No matter what, this title can always fall back on the pure adorableness of Nguyen’s art.  By now, he’s become so free and experienced with his Li’l Gotham style that it hardly takes a hop to get over the hump of seeing a cute Batman.  Often, Nguyen’s visuals fill in the humor and substance missing from the script itself.  Seeing Harley’s hyenas tag along with her, bug out (with triple exclamation points!) when she leaves the wheel, then take over driving duties is just too precious for words.

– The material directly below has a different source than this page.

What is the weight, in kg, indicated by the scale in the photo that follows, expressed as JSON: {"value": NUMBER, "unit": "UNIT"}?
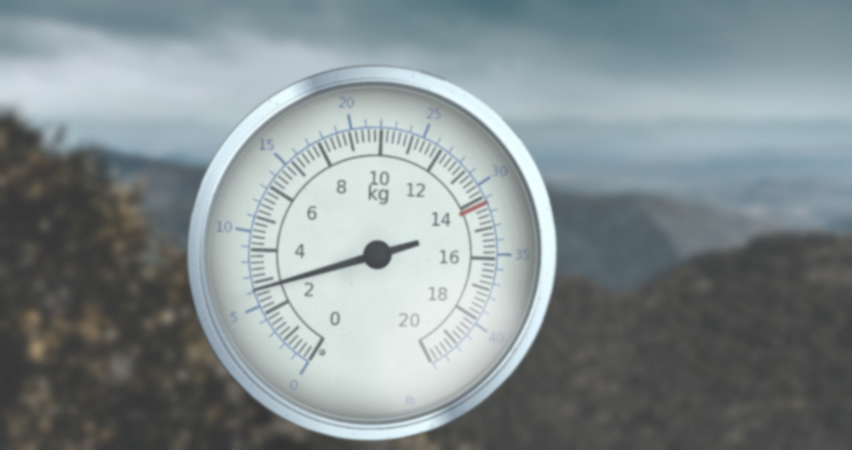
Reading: {"value": 2.8, "unit": "kg"}
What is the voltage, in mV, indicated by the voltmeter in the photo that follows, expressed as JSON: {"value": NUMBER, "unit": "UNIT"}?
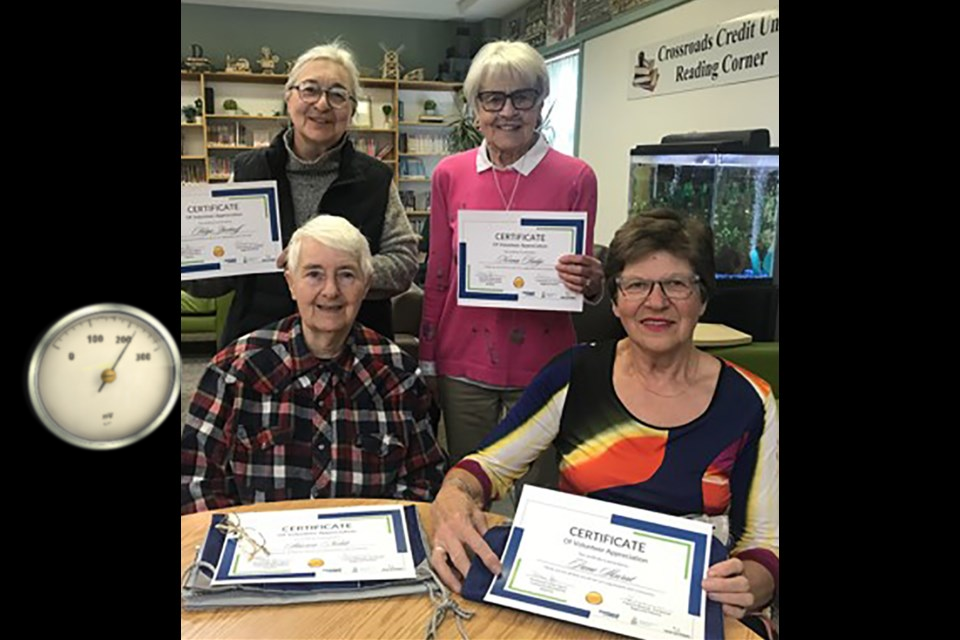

Conclusion: Li’l Gotham doesn’t need to be anything more than sweet and amusing, but it has every capability to be those things and smart at the same time.  Unfortunately, if this issue is any indication, subsisting on its own ideas without the holiday gloss is not a promising move for the series.

Grade: B

– Minhquan Nguyen

Some Musings: * Although some take a little bit more cultured understanding to appreciate: “Send out the clown! Send out the clown!”  Any Sondheim fans around here?